Access Technology: Senior Developer (1988 - 1991)

Went out of business, 1991, Natick MA (purchased by Computer Associates)

Access marketed a competitive spreadsheet product, "20/20". I was the developer in charge of the PC version, and I also enhanced the VAX and Unix versions.

 

Railstar: SW Manager (1985 - 1988)

Went out of business, 1988, Merrimack NH

I designed and implemented the UI for a satellite-based vehicle monitoring system with maps.  I also designed the map database and the local database that maintained satellite data. The product was implemented with a Windows 3.0 console and a back-end TANDEM database. I also implemented the first prototype back-end database in Oracle on the Windows platform and introduced source code control to the shop.

 

National CSS: Developer, Senior Developer, SW Manager (1975 - 1985)

Became part of Dun and Bradstreet Computing, Wilton Ct.

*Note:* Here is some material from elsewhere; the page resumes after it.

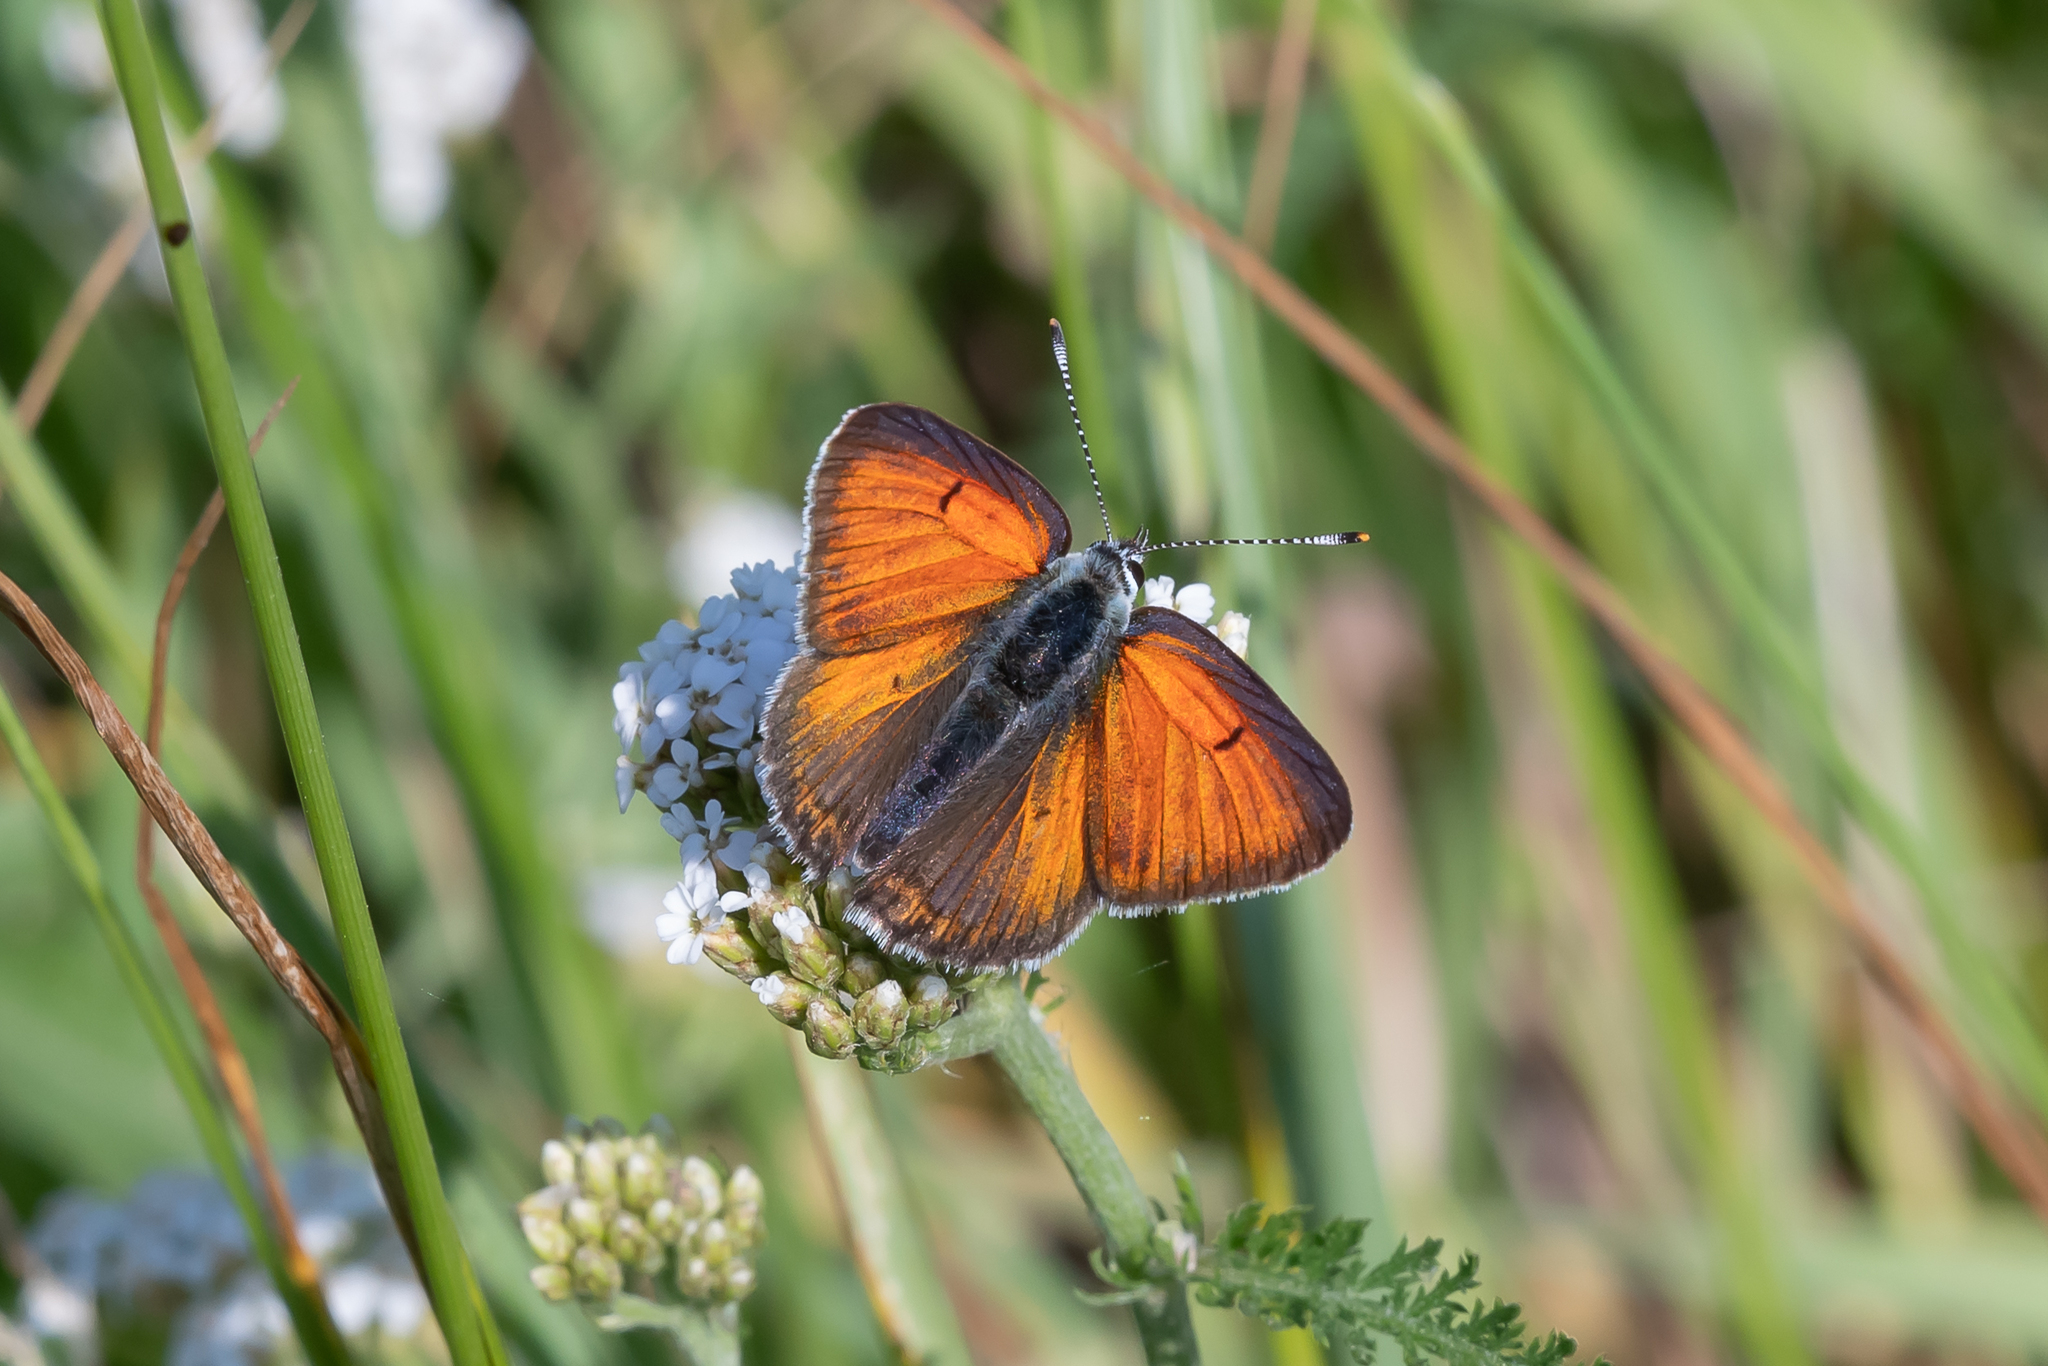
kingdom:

Company no longer exists.

Member of a team that developed the 4GL DBMS language "NOMAD," which is somewhat like FOCUS. NOMAD runs (even today!) on IBM mainframes and is written in 370 Assembler Language. . Also participated in the development of the next version, written in C, which runs on VAX and PCs. For info on NOMAD see www.decosta.com/Nomad/tales/history.html

 

BBDO: Manager of Systems (1970-1975)

1285 Avenue of the Americas, NY, NY 10019 (was 385 Madison Avenue back then)

Supervised a small computer center and managed a staff of three programmers who created applications in the market research and advertising research area. Served as systems programmer and assembly language programmer. Wrote statistical and survey-processing programs in FORTRAN.

 

Market Research Industry (1965-1970)

I wrote survey processing programs and utilities, in FORTRAN and assembler, for a variety of small market research firms in NYC and NJ. Before becoming a programmer I also performed survey analysis and survey tabulation.